Graduate Studies, Manipal University, Manipal, Karnataka, India.
Sci Rep. 2017 Jan 10;7:39706. doi: 10.1038/srep39706.
Mycobacterium tuberculosis, the bacterium that causes tuberculosis, is one of the most successful pathogens of humans. It has evolved several adaptive skills and evasion mechanisms to hijack the immunologically educated host to suit its intracellular lifestyle. Here, we show that one of the unique PPE family member proteins of M. tuberculosis, PPE2, can limit nitric oxide (NO) production by inhibiting inos gene transcription. PPE2 protein has a leucine zipper DNA-binding motif and a functional nuclear localization signal. PPE2 was translocated into the macrophage nucleus via the classical importin α/β pathway where it interacted with a GATA-binding site overlapping with the TATA box of inos promoter and inhibited NO production. PPE2 prolonged intracellular survival of a surrogate bacterium M. smegmatis in vitro as well as in vivo. This information are likely to improve our knowledge of host-pathogen interactions during M. tuberculosis infection which is crucial for designing effective anti-TB therapeutics.

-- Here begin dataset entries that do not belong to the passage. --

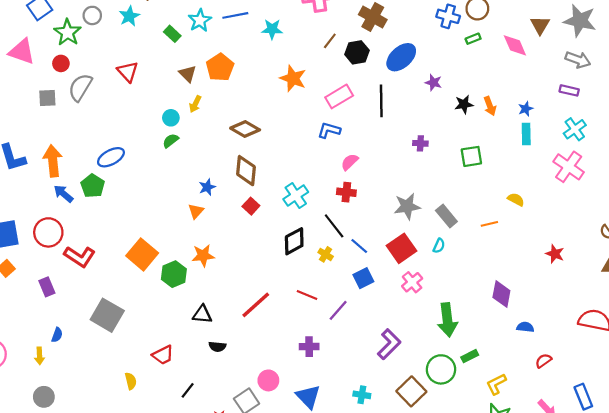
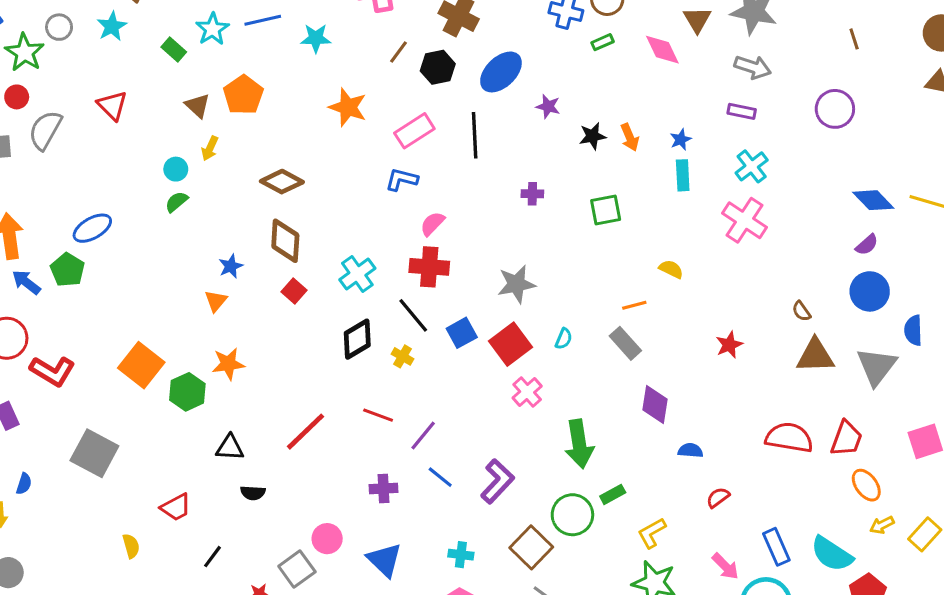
red cross: (346, 192) -> (429, 267), size x1.4
gray rectangle: (446, 216) -> (625, 343), moved
blue line: (359, 246) -> (440, 477), moved
red star: (555, 254) -> (729, 345), turned 30
blue square: (363, 278) -> (462, 333), moved

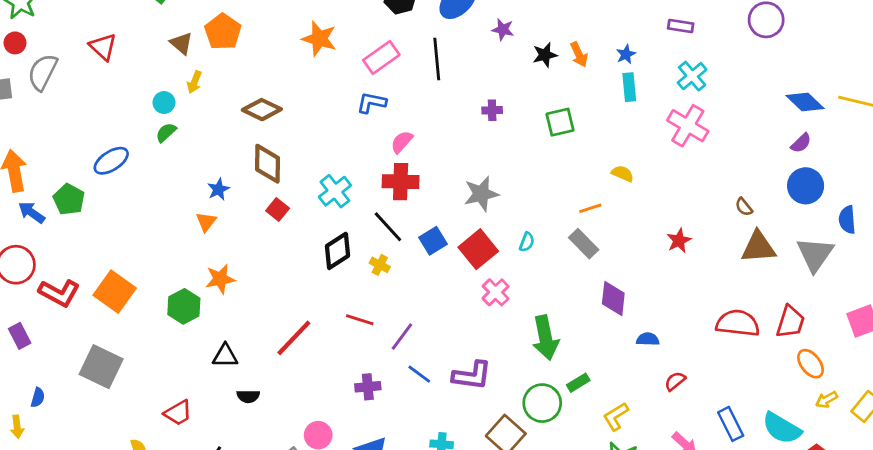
blue ellipse: (92, 228) -> (111, 161), moved
orange square: (141, 365) -> (115, 292), moved
purple L-shape: (497, 481) -> (472, 376), turned 57

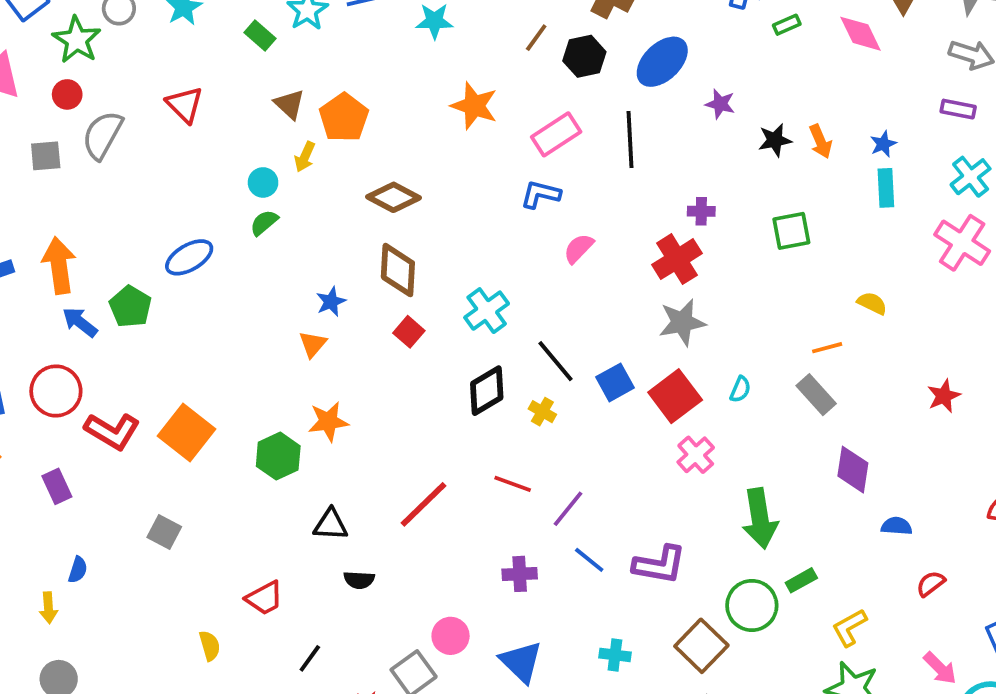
orange pentagon: (223, 32) -> (344, 118), moved
red cross: (401, 182) -> (677, 259), moved, turned -36
gray square: (101, 367) -> (164, 532), size x0.6

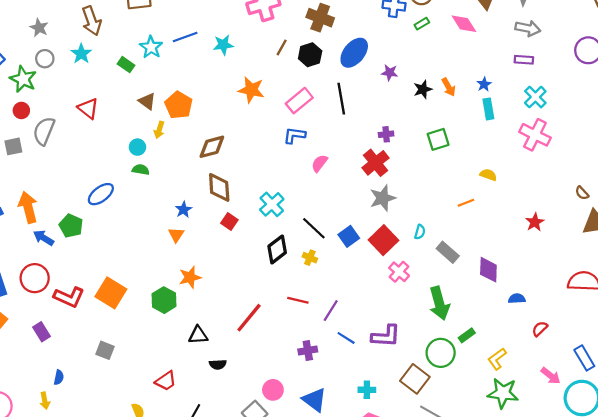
brown diamond: (394, 197) -> (212, 147), turned -36
green semicircle: (264, 223) -> (141, 170), turned 56
gray rectangle: (816, 395) -> (448, 252), moved

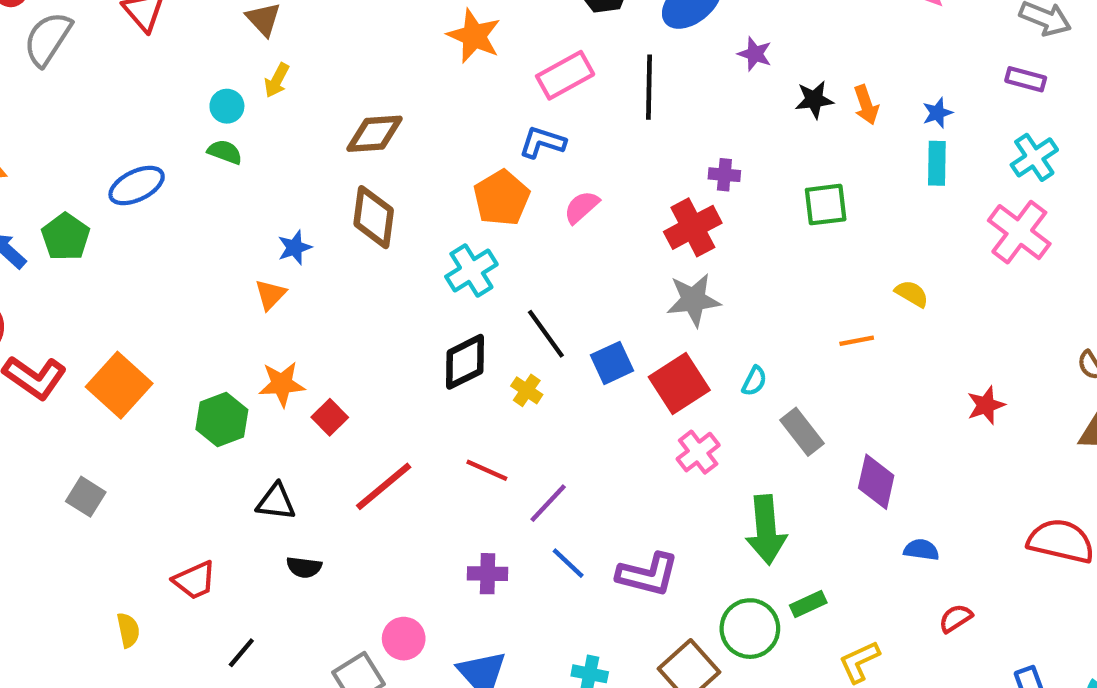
orange pentagon: (179, 105) -> (502, 198), moved
red square: (229, 221) -> (330, 417), moved

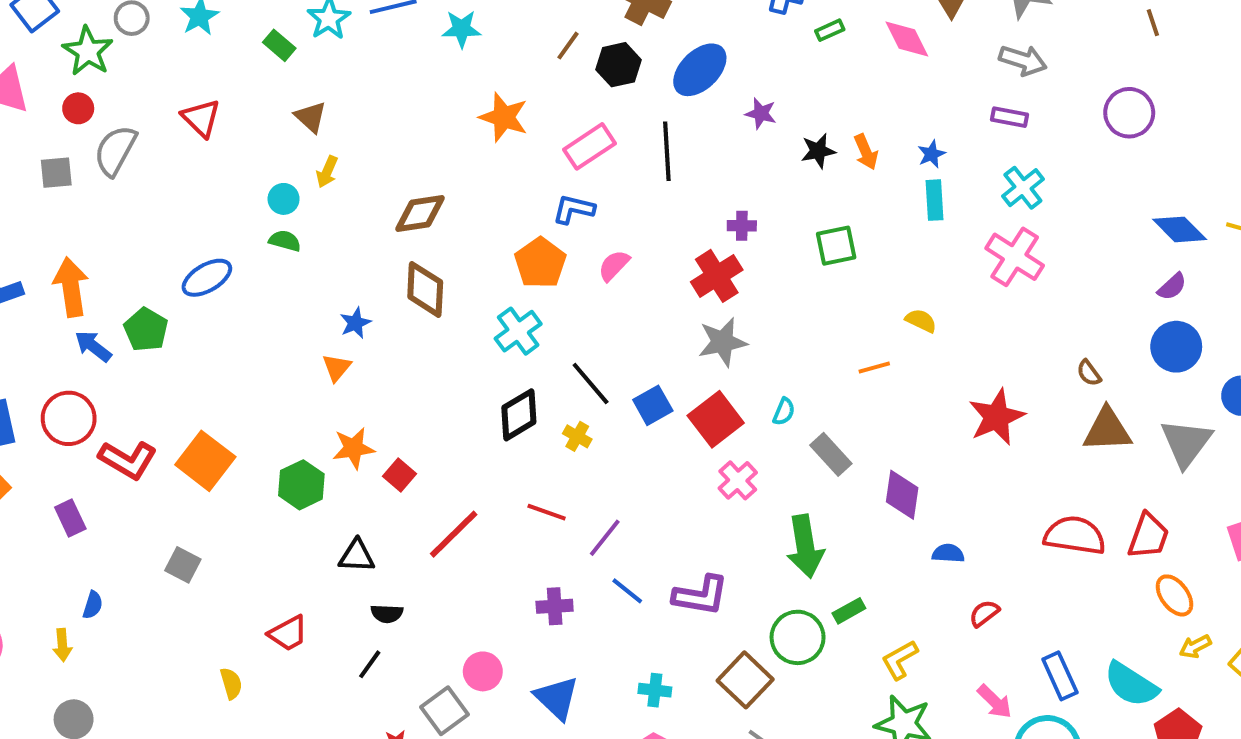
red star: (986, 405) -> (997, 417), size x1.6
black line: (241, 653) -> (370, 664), moved

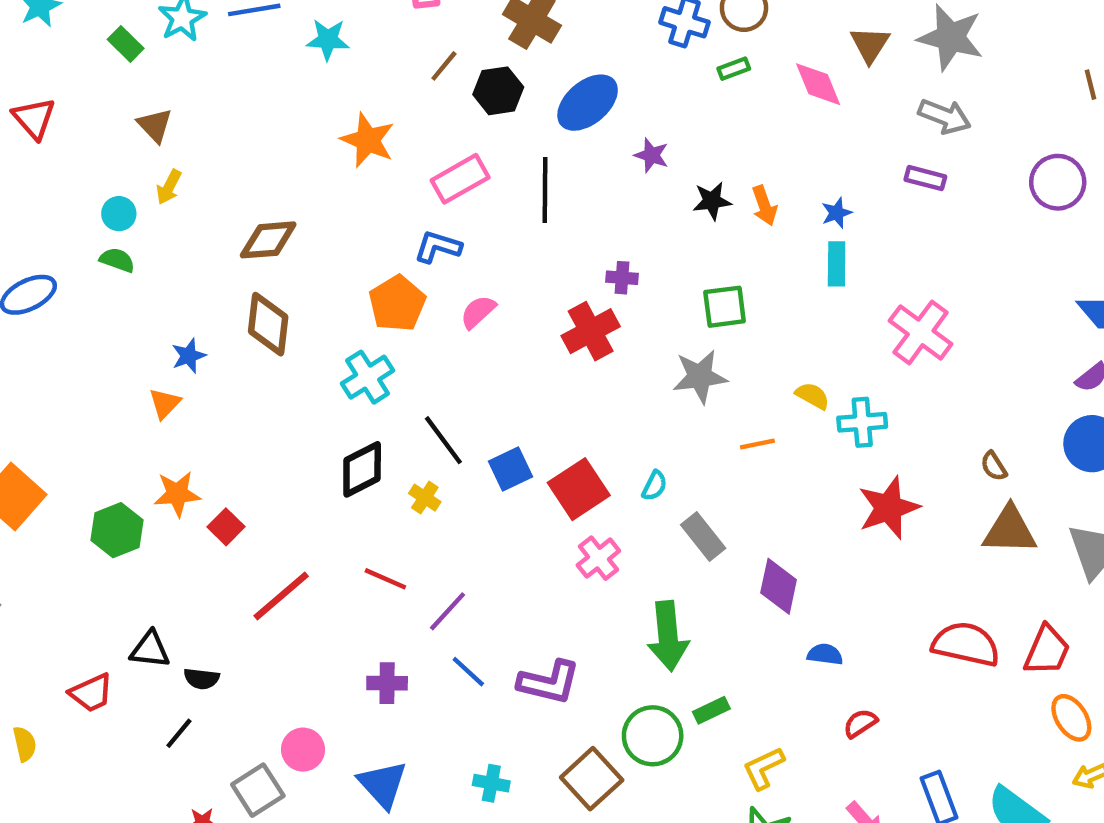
cyan cross: (1023, 188) -> (862, 422), moved, turned 30
gray star: (723, 342) -> (700, 377), moved
black triangle: (357, 556) -> (150, 650), moved

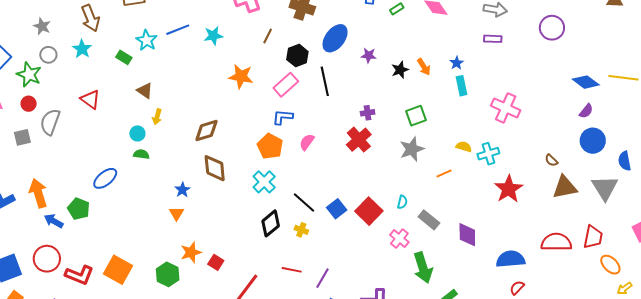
black hexagon: (498, 91) -> (297, 56), moved
pink cross: (598, 558) -> (399, 239), moved
blue semicircle: (825, 654) -> (511, 259), moved, size x1.8

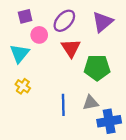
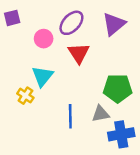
purple square: (25, 16) -> (12, 18), moved
cyan triangle: (20, 54) -> (42, 76), moved
green pentagon: (97, 68) -> (118, 88), moved

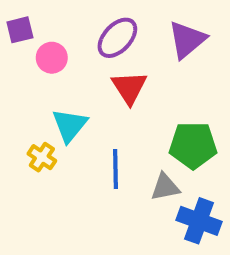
pink circle: (44, 39) -> (52, 58), moved
blue line: (70, 116) -> (115, 169), moved
blue cross: (121, 134) -> (199, 221), turned 30

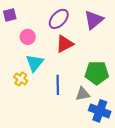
pink circle: (52, 58) -> (28, 37), moved
red triangle: (129, 88) -> (65, 44), turned 36

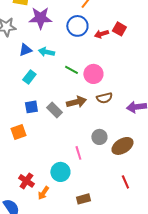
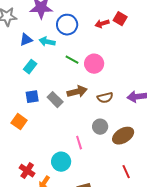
blue circle: (77, 26) -> (67, 25), moved
brown semicircle: (104, 98) -> (105, 98), moved
orange square: (18, 132) -> (19, 122), turned -35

结核分枝杆菌是引起结核病的细菌,是人类最成功的病原体之一。它已经进化出几种适应技能和逃避机制,以劫持免疫教育过的宿主,使其适应细胞内的生活方式。在这里,我们表明,结核分枝杆菌的一种独特的 PPE 家族成员蛋白 PPE2 可以通过抑制 inos 基因转录来限制一氧化氮 (NO) 的产生。PPE2 蛋白具有亮氨酸拉链 DNA 结合基序和功能核定位信号。PPE2 通过经典的核输入蛋白 α/β 途径被转运到巨噬细胞核内,在那里它与 GATA 结合位点重叠,该位点与 inos 启动子的 TATA 盒重叠,并抑制 NO 的产生。PPE2 延长了替代细菌耻垢分枝杆菌在体外和体内的细胞内存活时间。这些信息可能会提高我们对结核分枝杆菌感染期间宿主-病原体相互作用的认识,这对于设计有效的抗结核治疗方法至关重要。